We spent a wonderful day with his mom, who showed us his room that she hadn’t ever touched since his death and pictures of the amazing love their community and church bestowed upon them. We then went to his gravesite, which was beautifully decorated, and my girl taped her pictures right along with the other gifts and flowers that lay on his site. I won’t say it was not uncomfortable. It was horrifying and uncomfortable for my husband and I. We tried to keep the image of a graveyard and the fact that my kid had cancer far away from one another as possible. I know his parents knew how we felt since they were in our shoes the year before. Hoping, praying, and keeping those two things far removed.

We went home. Not once has my baby girl asked about where he was ever again. It was VERY hard for us, but she needed it. I didn’t think that a child who was four needed that, but very obviously, she did.

I do not keep my children from funerals any longer. Death is a part of life as much as birth is. Now, I did keep them from wakes until they were a bit older, but if all she needed was to see “where” her friends were, then I could fulfill that. The thing is that we look at our pain of going to a child’s funeral as our own and kids look at it in a different way. They need answers. They want to know physically where they are. As a Christian family, we thought saying they were in heaven and explaining that in detail was more than enough.

Anyway, I highly recommend it for your young child to experience if a loved one passes. I do not want my kids afraid of death. It is natural to be fearful of how it will happen. I just want them to know that death IS a part of life. We are all born and we will all die. Some too young and some will last what seems like forever. I want them to know that there is a God who loves us every day and will be with us at that moment He takes us Home. And that THAT day will be completely more glorious than anything we have ever experienced on earth that brings us joy.

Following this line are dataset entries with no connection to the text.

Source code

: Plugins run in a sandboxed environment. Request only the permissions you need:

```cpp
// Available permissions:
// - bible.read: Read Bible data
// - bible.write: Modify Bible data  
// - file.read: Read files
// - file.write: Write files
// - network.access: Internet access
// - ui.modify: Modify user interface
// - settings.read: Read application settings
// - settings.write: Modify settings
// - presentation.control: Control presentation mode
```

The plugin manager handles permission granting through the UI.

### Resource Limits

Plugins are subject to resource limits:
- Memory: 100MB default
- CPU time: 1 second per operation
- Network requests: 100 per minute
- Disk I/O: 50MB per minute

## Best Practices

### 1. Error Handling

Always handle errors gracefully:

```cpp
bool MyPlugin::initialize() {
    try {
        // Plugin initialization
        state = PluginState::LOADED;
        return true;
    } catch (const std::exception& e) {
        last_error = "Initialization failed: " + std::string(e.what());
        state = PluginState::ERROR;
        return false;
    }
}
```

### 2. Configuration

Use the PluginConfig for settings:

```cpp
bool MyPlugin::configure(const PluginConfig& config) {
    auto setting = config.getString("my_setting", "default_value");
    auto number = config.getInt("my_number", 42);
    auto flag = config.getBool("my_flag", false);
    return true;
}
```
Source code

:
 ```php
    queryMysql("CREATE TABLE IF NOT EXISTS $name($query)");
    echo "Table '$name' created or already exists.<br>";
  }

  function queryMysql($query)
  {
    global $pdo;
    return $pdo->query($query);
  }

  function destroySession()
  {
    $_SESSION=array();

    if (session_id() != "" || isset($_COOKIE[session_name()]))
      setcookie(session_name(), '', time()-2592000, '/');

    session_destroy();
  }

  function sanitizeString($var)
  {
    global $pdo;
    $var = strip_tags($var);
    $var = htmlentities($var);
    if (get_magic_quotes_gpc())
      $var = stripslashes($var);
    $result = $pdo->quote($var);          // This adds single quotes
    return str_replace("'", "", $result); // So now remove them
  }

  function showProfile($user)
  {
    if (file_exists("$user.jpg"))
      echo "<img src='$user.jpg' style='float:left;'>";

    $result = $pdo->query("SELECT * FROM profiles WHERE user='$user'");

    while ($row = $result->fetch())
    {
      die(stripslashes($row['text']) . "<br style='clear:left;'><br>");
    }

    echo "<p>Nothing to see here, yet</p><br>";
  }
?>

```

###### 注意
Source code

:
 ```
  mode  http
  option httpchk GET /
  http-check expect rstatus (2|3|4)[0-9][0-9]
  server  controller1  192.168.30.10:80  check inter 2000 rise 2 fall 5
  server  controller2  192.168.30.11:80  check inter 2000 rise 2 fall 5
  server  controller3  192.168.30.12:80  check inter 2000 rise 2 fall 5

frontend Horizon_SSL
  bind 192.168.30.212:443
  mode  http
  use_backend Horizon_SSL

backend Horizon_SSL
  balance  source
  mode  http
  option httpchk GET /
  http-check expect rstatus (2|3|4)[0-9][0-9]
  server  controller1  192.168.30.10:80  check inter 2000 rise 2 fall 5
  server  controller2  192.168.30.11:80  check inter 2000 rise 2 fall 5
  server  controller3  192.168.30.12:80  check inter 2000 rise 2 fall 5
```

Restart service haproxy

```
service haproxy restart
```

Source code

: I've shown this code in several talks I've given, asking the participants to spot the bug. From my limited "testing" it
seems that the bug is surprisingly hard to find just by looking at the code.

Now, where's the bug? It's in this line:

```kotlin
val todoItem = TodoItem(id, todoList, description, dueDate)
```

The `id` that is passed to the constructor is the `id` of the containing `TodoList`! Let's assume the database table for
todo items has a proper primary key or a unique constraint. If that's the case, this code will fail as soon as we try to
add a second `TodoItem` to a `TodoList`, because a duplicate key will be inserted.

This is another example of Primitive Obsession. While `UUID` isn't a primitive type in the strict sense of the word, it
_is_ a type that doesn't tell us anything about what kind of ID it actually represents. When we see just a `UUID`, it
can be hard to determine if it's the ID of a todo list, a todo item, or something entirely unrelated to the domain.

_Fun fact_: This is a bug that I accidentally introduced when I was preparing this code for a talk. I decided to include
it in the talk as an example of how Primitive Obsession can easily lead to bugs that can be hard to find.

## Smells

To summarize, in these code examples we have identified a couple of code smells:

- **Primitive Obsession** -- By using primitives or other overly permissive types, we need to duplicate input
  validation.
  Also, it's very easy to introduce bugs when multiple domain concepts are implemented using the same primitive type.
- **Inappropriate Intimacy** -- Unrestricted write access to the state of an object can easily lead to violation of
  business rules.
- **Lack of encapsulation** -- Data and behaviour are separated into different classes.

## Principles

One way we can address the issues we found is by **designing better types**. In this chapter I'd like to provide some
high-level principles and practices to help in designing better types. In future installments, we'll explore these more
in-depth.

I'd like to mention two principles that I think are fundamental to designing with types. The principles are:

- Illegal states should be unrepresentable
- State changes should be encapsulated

I just know that by the time I am 80, all this pain on this earth experienced, I will be ready for Jesus to take me home. I hope I make it past that or even TO it, but even so, I look forward to the joy and peace and reconnections that will be made! I look forward to the relief.

(I dedicate this to the family and friends of Samantha Vinturella)

(I want this song at my celebration of life)



  1. Wow, this blig pulled and pulled at my heartstrings. SO sad and yet so true. My heart and prayers go out to you all. Thank you for sharing your beautiful and heartfelt thoughts!

    • Thank you for your kind words, Jenny. I read your day 21 page and your “meet Jenny” page. I feel the same way. I have all this stuff inside to get out! Just not sure which direction to take. Blog, book, journal, etc…????
      I had a caringbridge site too a while back that I cannot bear to delete even though my daughter is healed.